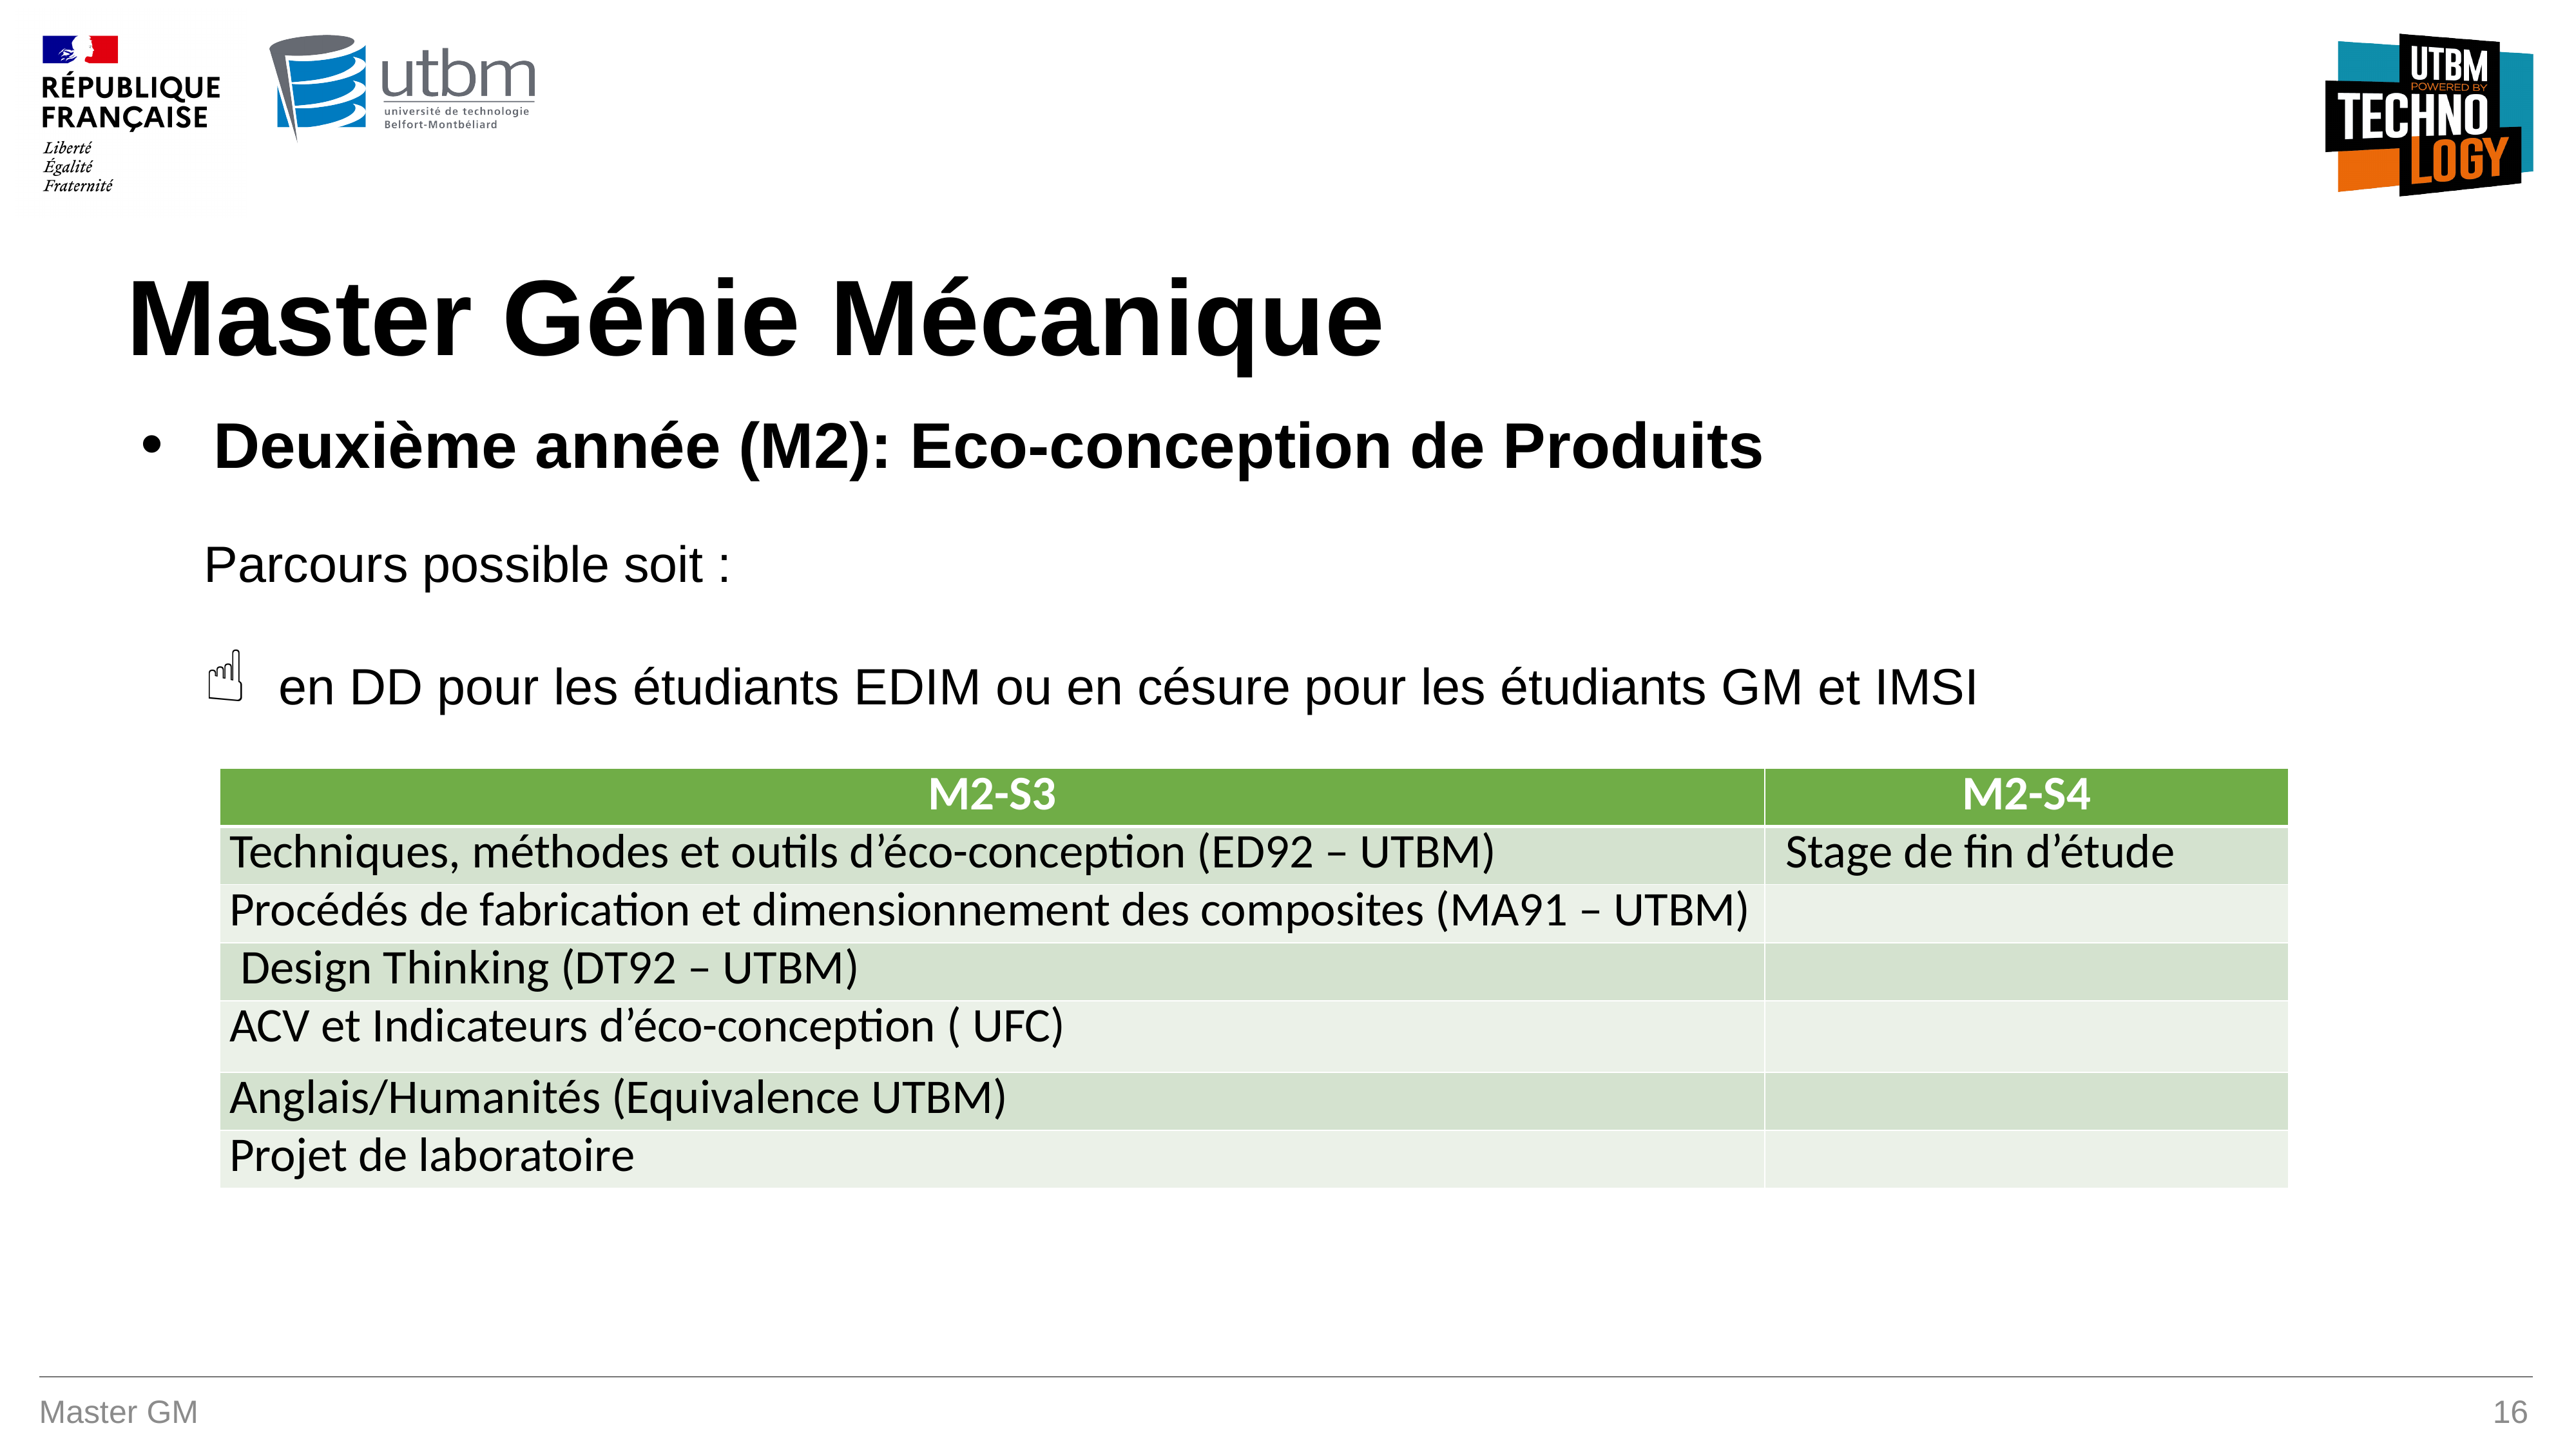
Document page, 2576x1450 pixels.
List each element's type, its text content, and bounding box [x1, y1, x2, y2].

* * *

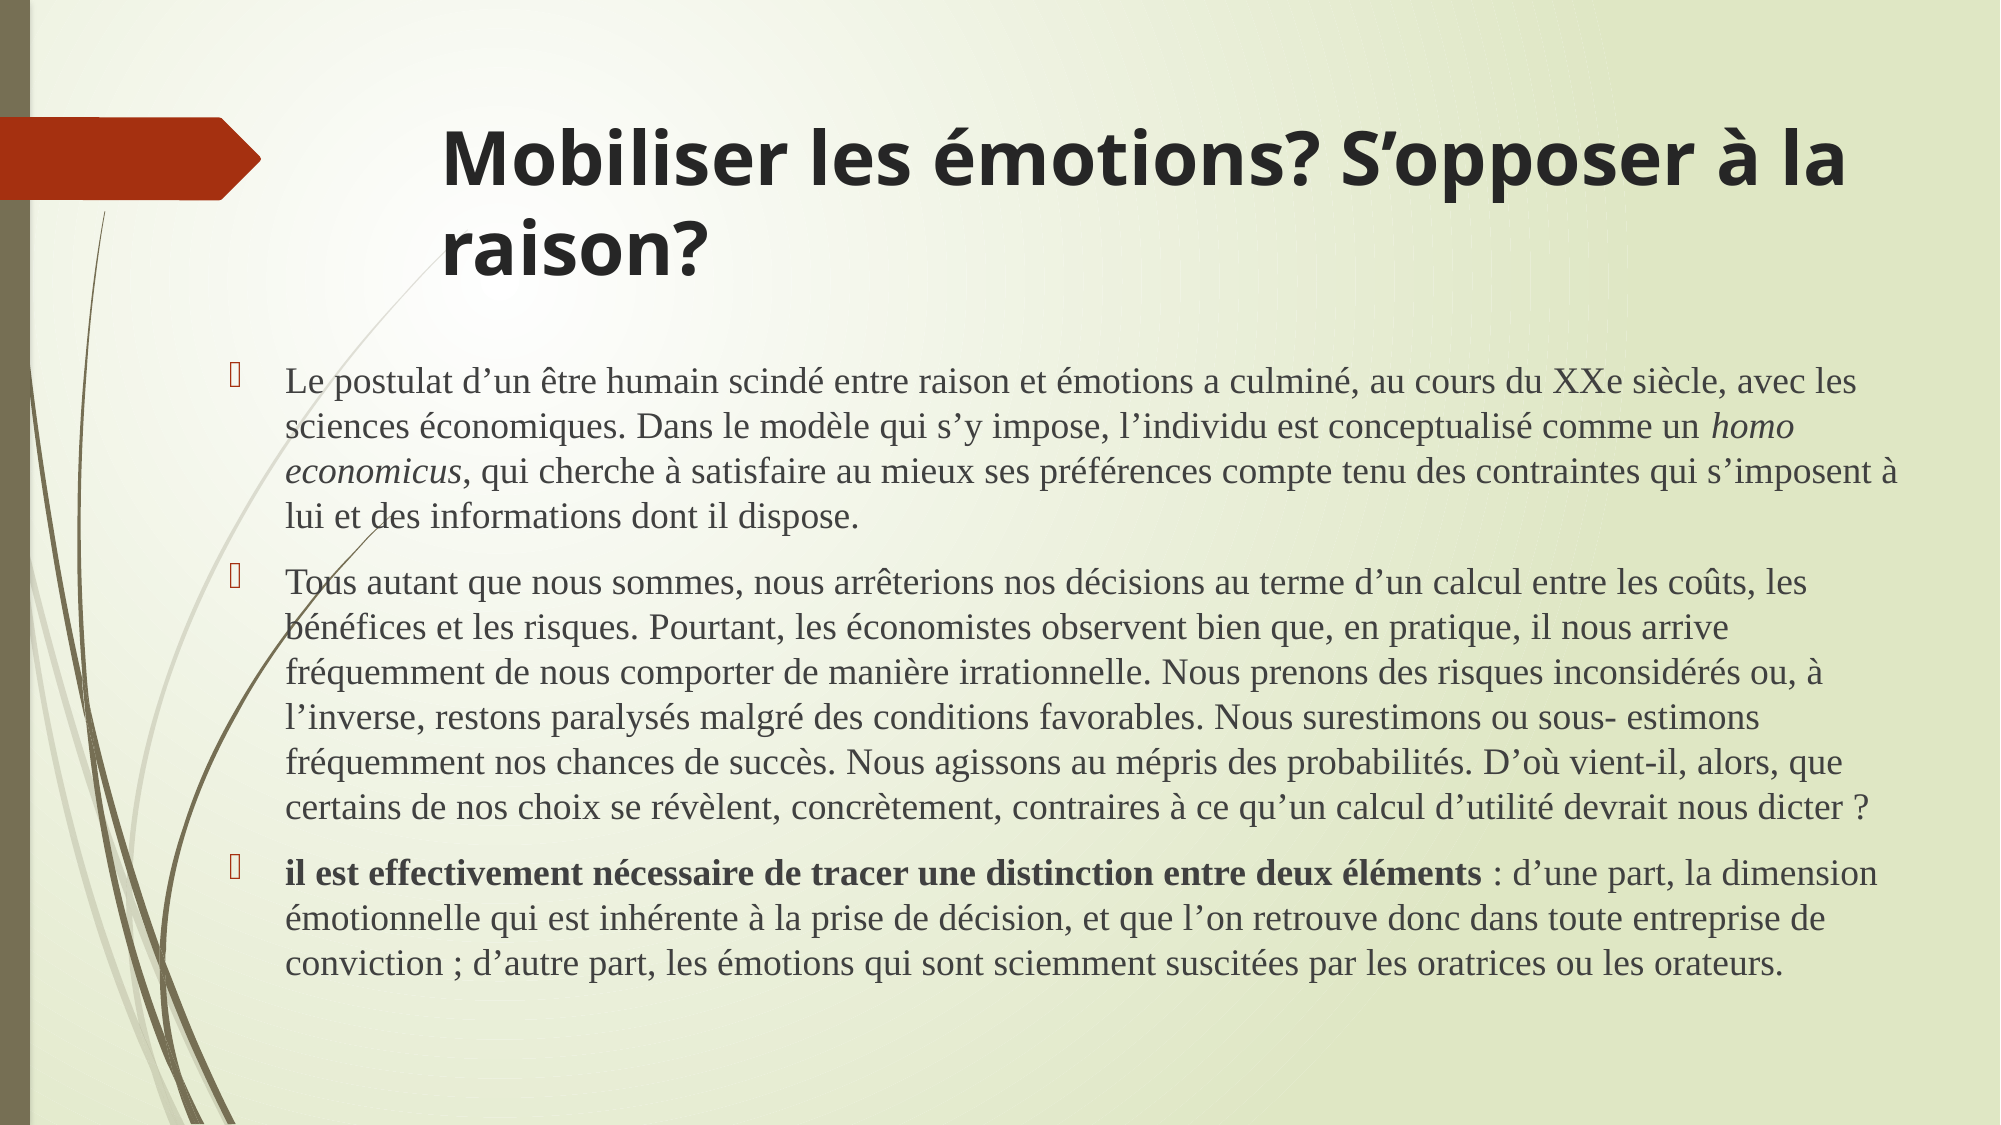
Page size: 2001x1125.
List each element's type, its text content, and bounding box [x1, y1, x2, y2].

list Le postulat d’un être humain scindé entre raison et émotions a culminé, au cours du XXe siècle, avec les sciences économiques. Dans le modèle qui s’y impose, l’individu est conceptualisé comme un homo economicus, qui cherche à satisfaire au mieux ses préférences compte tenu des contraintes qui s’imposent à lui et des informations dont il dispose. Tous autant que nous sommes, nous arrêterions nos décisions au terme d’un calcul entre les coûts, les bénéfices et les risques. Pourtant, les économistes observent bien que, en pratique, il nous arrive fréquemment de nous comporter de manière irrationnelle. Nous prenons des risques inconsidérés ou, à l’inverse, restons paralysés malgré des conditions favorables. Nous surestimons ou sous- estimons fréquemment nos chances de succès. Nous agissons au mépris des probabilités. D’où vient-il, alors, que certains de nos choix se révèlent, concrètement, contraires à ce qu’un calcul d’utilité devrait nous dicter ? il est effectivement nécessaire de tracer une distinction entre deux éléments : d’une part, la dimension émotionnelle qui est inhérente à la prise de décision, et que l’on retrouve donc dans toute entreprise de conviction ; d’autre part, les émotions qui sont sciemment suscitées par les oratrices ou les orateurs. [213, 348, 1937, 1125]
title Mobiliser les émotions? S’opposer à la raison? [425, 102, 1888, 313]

--

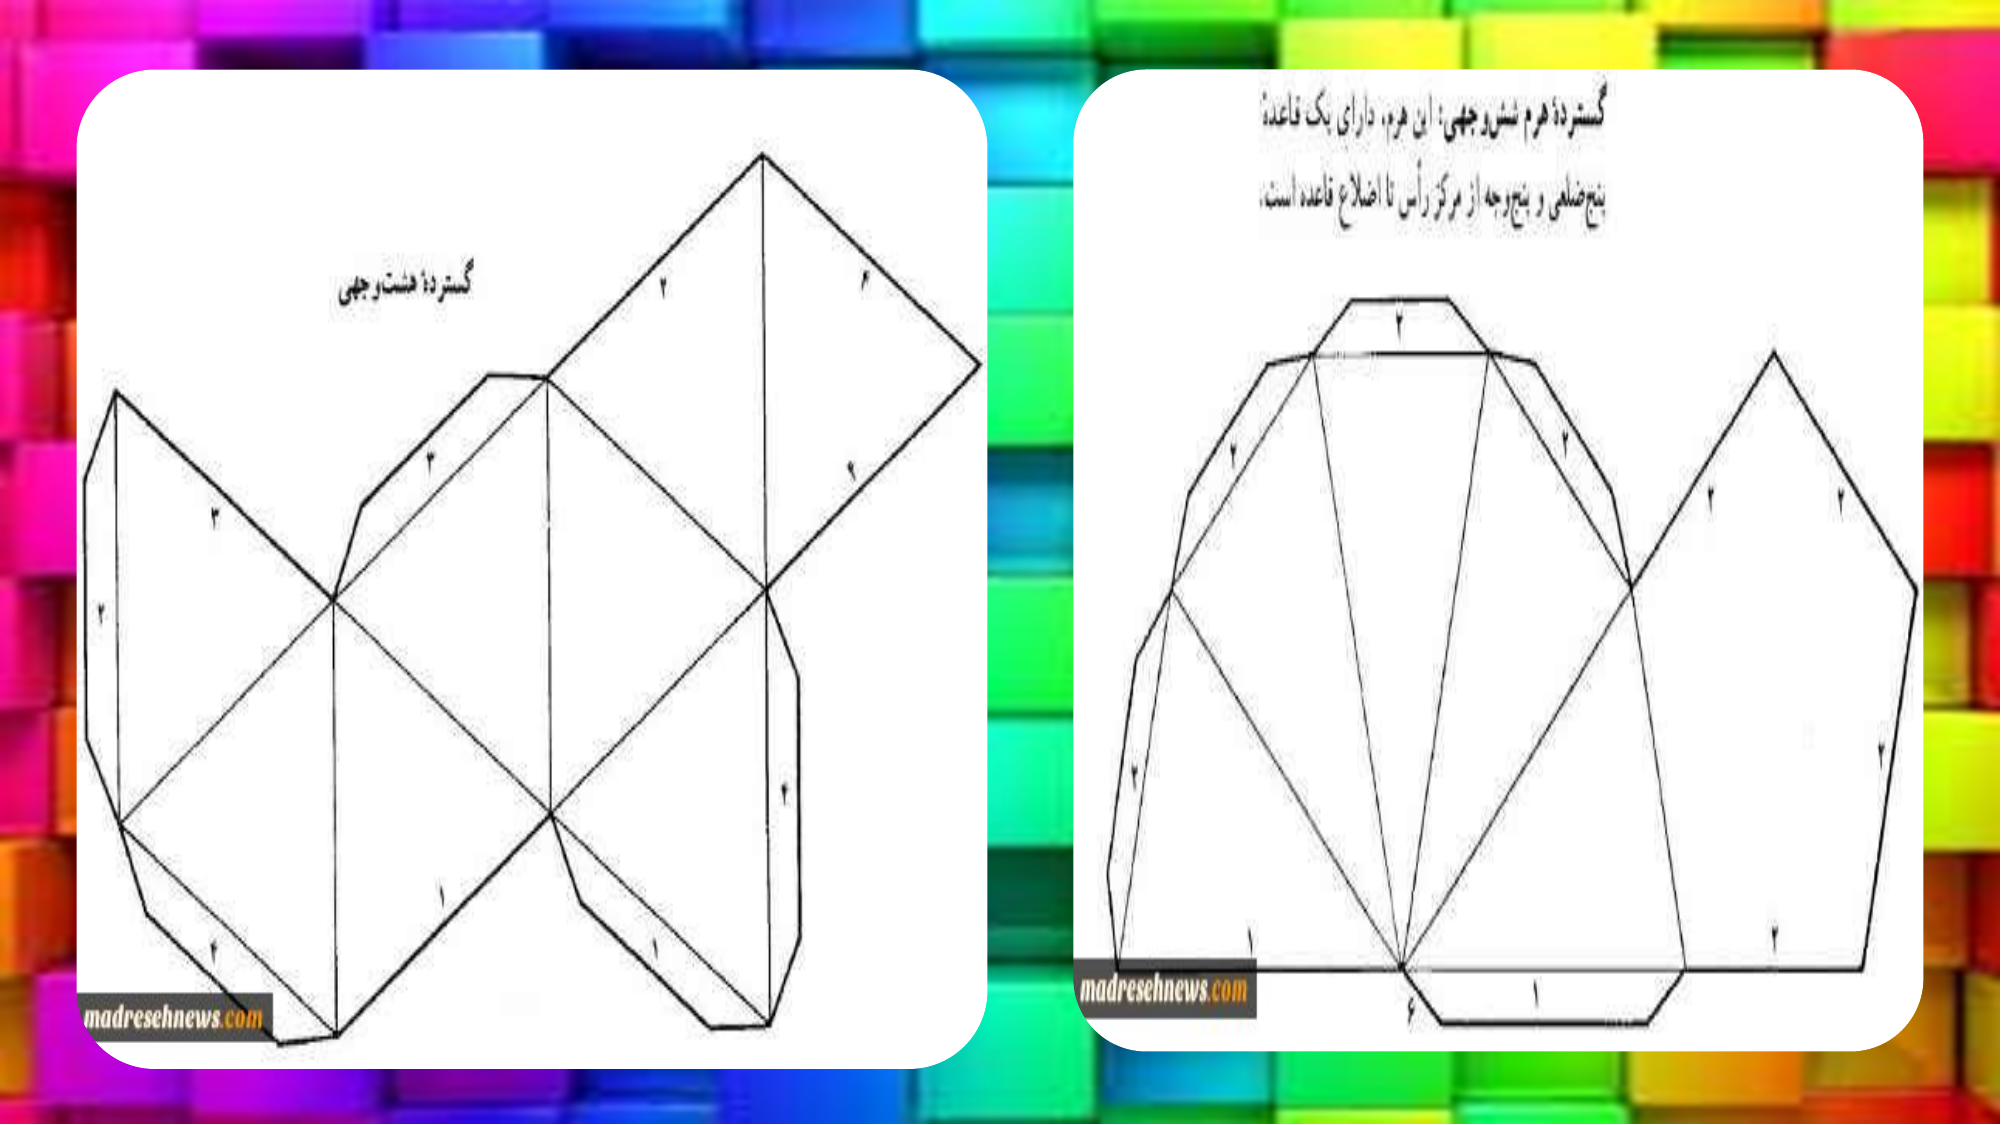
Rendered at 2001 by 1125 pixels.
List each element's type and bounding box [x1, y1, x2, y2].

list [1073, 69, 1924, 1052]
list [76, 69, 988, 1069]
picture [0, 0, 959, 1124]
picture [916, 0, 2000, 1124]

What the task asks:
Scan each line of the entries above for the word "pixels" and report how many lines contain it, with nothing else.

Result for this exercise:
2